A Nvidia anunciou que está construindo um supercomputador em Cambridge de US$ 51,7 milhões dedicado à pesquisa de saúde.

O CEO da Nvidia, Jensen Huang, disse:

Enfrentar os desafios mais urgentes do mundo na área da saúde requer recursos de computação extremamente poderosos para aproveitar as capacidades da IA.

O supercomputador Cambridge-1 servirá como um centro de inovação para o Reino Unido e promoverá o trabalho inovador que está sendo feito pelos pesquisadores do país em saúde crítica e descoberta de medicamentos.

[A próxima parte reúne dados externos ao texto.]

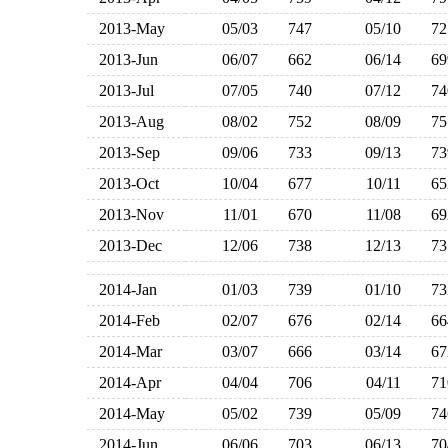
2013-May
05/03
747
05/10
7
2013-Jun
06/07
662
06/14
6
2013-Jul
07/05
740
07/12
7
2013-Aug
08/02
752
08/09
7
2013-Sep
09/06
733
09/13
7
2013-Oct
10/04
677
10/11
6
2013-Nov
11/01
670
11/08
6
2013-Dec
12/06
738
12/13
7
2014-Jan
01/03
739
01/10
7
2014-Feb
02/07
676
02/14
6
2014-Mar
03/07
666
03/14
6
2014-Apr
04/04
706
04/11
7
2014-May
05/02
739
05/09
7
2014-Jun
06/06
703
06/13
7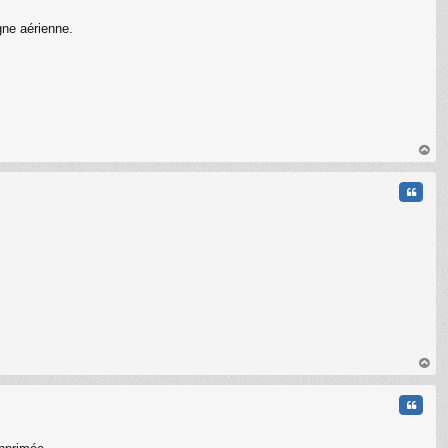
igne aérienne.
au
t
Citati
au
t
Citati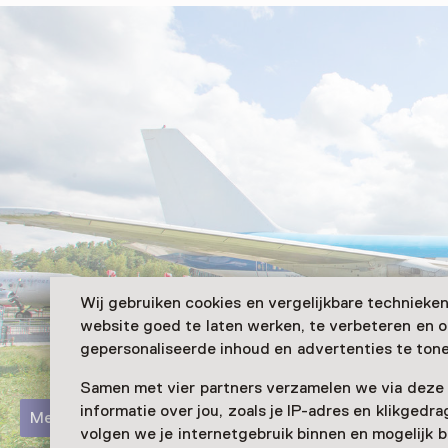
Wij gebruiken cookies en vergelijkbare technieke
website goed te laten werken, te verbeteren en 
gepersonaliseerde inhoud en advertenties te tone
Samen met vier partners verzamelen we via deze
informatie over jou, zoals je IP-adres en klikgedr
Meer informatie
volgen we je internetgebruik binnen en mogelijk 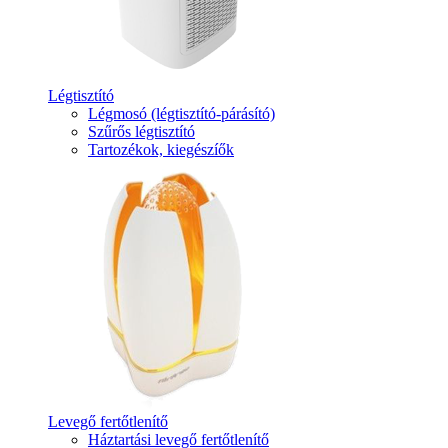
Légtisztító
Légmosó (légtisztító-párásító)
Szűrős légtisztító
Tartozékok, kiegészíők
Levegő fertőtlenítő
Háztartási levegő fertőtlenítő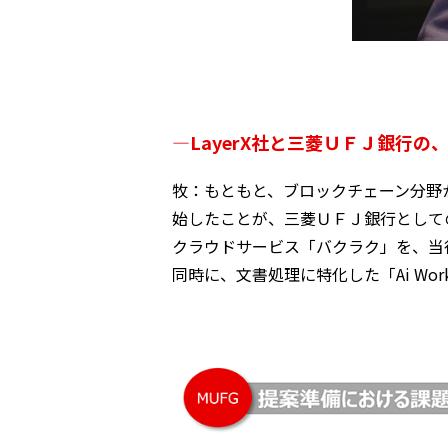
—LayerX社と三菱ＵＦＪ銀行
牧：もともと、ブロックチェーン分野から
始したことが、三菱ＵＦＪ銀行としての
クラウドサービス「バクラク」を、当行
同時に、文書処理に特化した「Ai Wo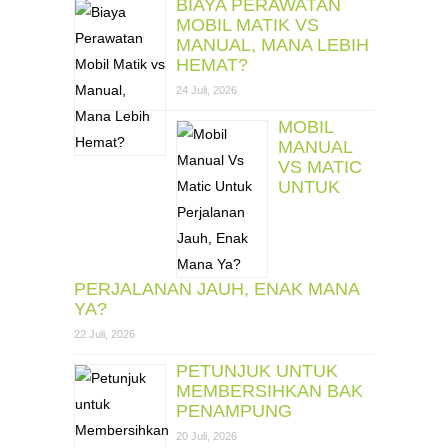
BIAYA PERAWATAN
MOBIL MATIK VS
MANUAL, MANA LEBIH
HEMAT?
24 Juli, 2026
MOBIL
MANUAL
VS MATIC
UNTUK
PERJALANAN JAUH, ENAK MANA
YA?
22 Juli, 2026
PETUNJUK UNTUK
MEMBERSIHKAN BAK
PENAMPUNG
20 Juli, 2026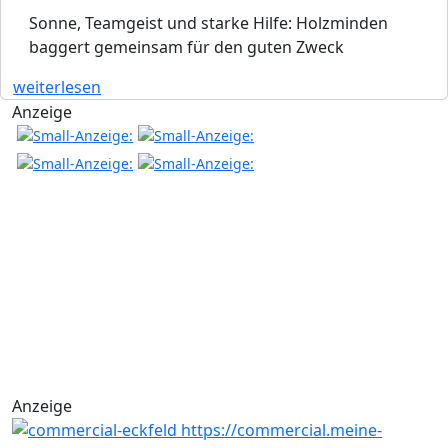
Sonne, Teamgeist und starke Hilfe: Holzminden
baggert gemeinsam für den guten Zweck
weiterlesen
Anzeige
Anzeige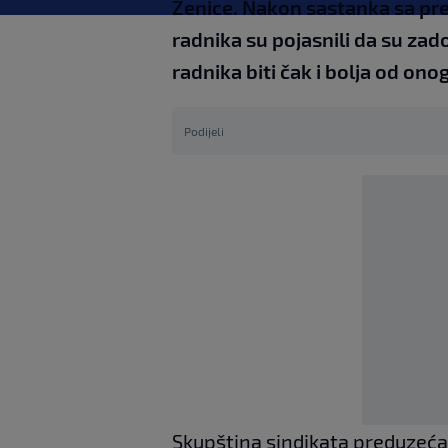
Zenice. Nakon sastanka sa pr
radnika su pojasnili da su za
radnika biti čak i bolja od onog
Podijeli
Skupština sindikata preduzeća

Sebastien Ourselin, chefe da escola de engenharia biomédica no King’s College London, que lidera o AI Center, explicou que o volume sem precedentes de memória e energia fornecidos pelo novo supercomputador permitirá aos pesquisadores resolver problemas baseados em dados.

Ourselin disse:

Temos uma enorme coleção de dados de pacientes vindos de radiologistas, oncologistas, exames de sangue, dados de imagem e outros biomarcadores. Para dar sentido a todos esses dados, você precisará de grandes quantidades de memória e grande poder computacional. Isso é o que o supercomputador vai abrir – uma oportunidade de executar essas aplicações que nunca teríamos sido capazes de executar em computadores padrão.

O Cambridge-1 será implantado junto com o supercomputador da Arm no centro de IA desenvolvido pela Nvidia, que a empresa norte-americana descreveu como um futuro “centro de colaboração” para cientistas.